Alizadeh est maintenant mariée de manière informelle à son mari Bahador Shafeqhatian, un ancien avocat, qui raffole d’elle. Cependant, elle ne peut pas l’épouser officiellement en Turquie car son passeport l’identifie comme un homme et le mariage homosexuel n’est pas reconnu ici. Elle dit que si elle obtient l’asile en Occident, elle devra laisser son mari derrière elle pendant un certain temps. Mais elle espère un jour retourner chez elle, l’Iran, et jouir des mêmes libertés que les Occidentaux. Elle rêve d’y ouvrir une académie de danse – si et quand ce régime tombera.
Pourtant, alors qu’elles sont coincées en Turquie, de nombreuses personnes LGBTQ+ iraniennes continuent de lutter pour leurs besoins de base, comme mettre de la nourriture sur la table. En tant que réfugiés, ils n’ont pas de permis de travail et finissent par accepter des emplois mal rémunérés, qui peuvent inclure le travail du sexe.
Ils sont également confrontés à la discrimination et à la violence dans les petites villes où la Turquie les installe en attendant que leur demande d’asile soit traitée. Mais les chances d’obtenir l’asile en Occident s’apparentent à gagner à la loterie.
De même, AM est une lesbienne iranienne qui vit dans une ville à une heure d’Istanbul depuis cinq ans maintenant, et elle espère enfin être réinstallée dans un endroit où elle pourra légalement travailler et se sentir en sécurité.

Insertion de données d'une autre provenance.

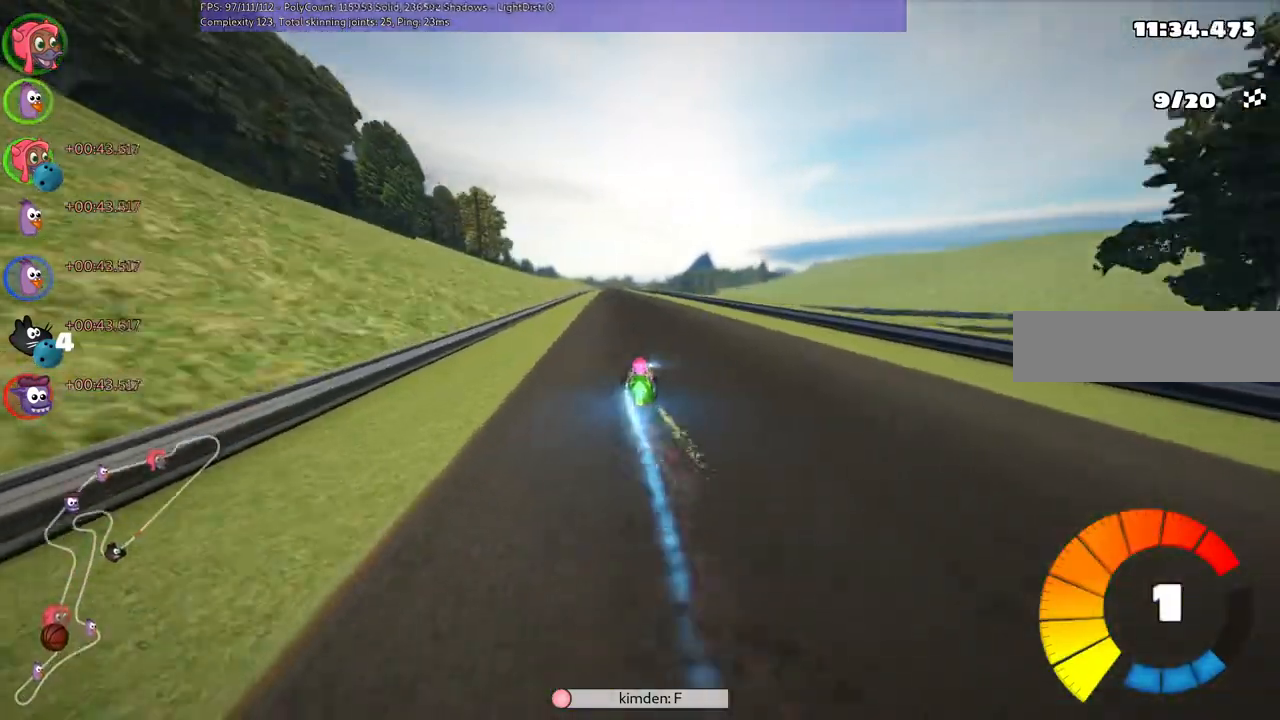
{"keys": ["up"], "events": [[300, "left", "down"], [433, "left", "up"]]}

Comme Alizadeh, AM est aussi peureux. La femme de 36 ans ne veut pas que son nom soit révélé. Et deux hommes l’ont récemment battue et gravement contusionnée ainsi qu’une femme qu’elle embrassait. Elle ne va pas non plus aux manifestations parce qu’elle craint pour sa famille en Iran.

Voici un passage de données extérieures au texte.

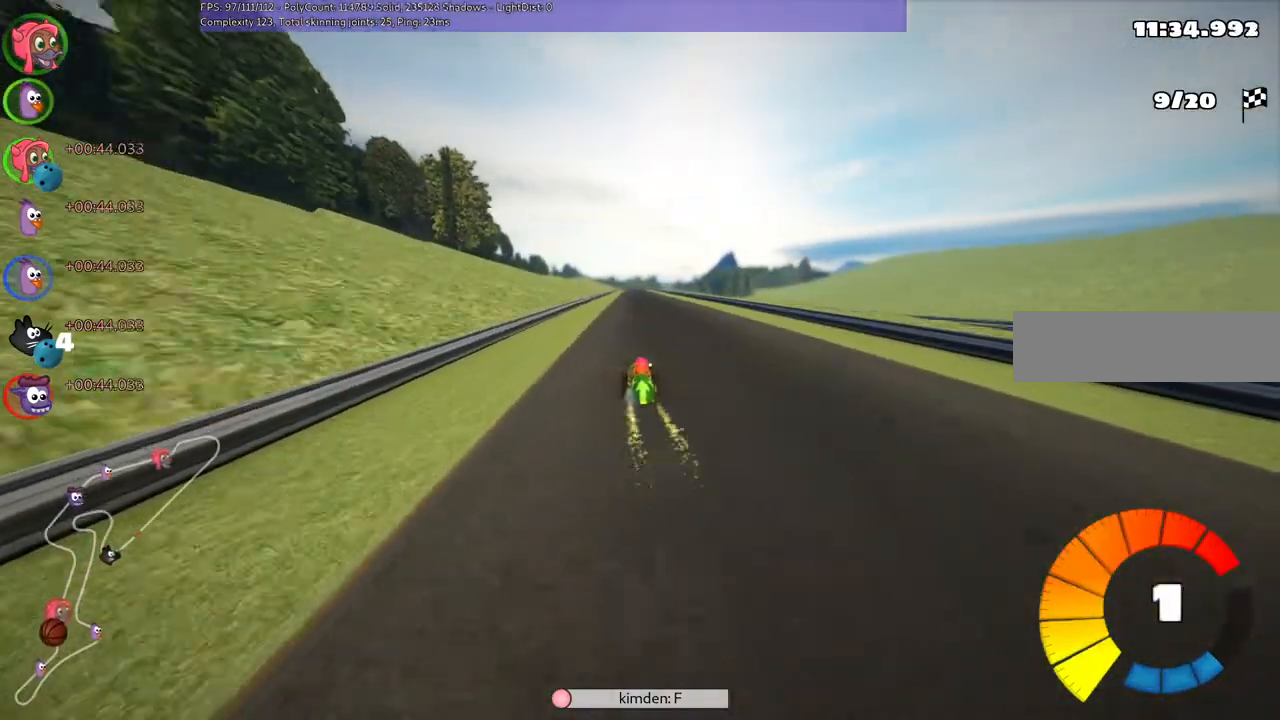
{"keys": ["up"], "events": [[133, "right", "down"], [300, "right", "up"]]}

« Je n’arrête pas de faire des cauchemars que la police m’a prise, que plusieurs hommes me violent en même temps. J’ai fait ces cauchemars avant, mais ils ont bien empiré maintenant », dit-elle en pleurant doucement dans un message vocal.
La police de Téhéran a harcelé et menacé la famille d’un des amis LGBTQ+ d’AM après qu’il ait accordé une interview télévisée en Turquie. Les informateurs surveillent tout ce que font les Iraniens en Turquie comme des faucons, dit-elle.
Il y a à peine trois semaines, la dissidente et réfugiée iranienne Mahshid Nazemi a été arrêtée par l’immigration turque, après avoir signalé à la police turque qu’elle avait été suivie par un homme dans une voiture et menacée d’enlèvement pour avoir donné des interviews à la presse contre le régime. Nazemi est maintenant dans un camp de déportation, mais l’ONU a averti les autorités turques que la renvoyer en Iran mettrait sa vie en danger. Pendant ce temps, plus d’une douzaine de Turcs et d’Iraniens sont actuellement à l’essai à Istanbul pour espionnage et tentatives d’enlèvement de dissidents iraniens pour le compte du régime iranien.
AM insiste sur le fait que les manifestants en Iran doivent maintenant gagner car cela mettrait enfin fin au règne de terreur du régime contre son propre peuple – à la fois à l’intérieur et à l’extérieur du pays. Et si le régime arrête le mouvement avec brutalité, je demande, alors quoi ?
Ensuite, « notre conscience est en paix qu’au moins nous avons essayé », dit-elle.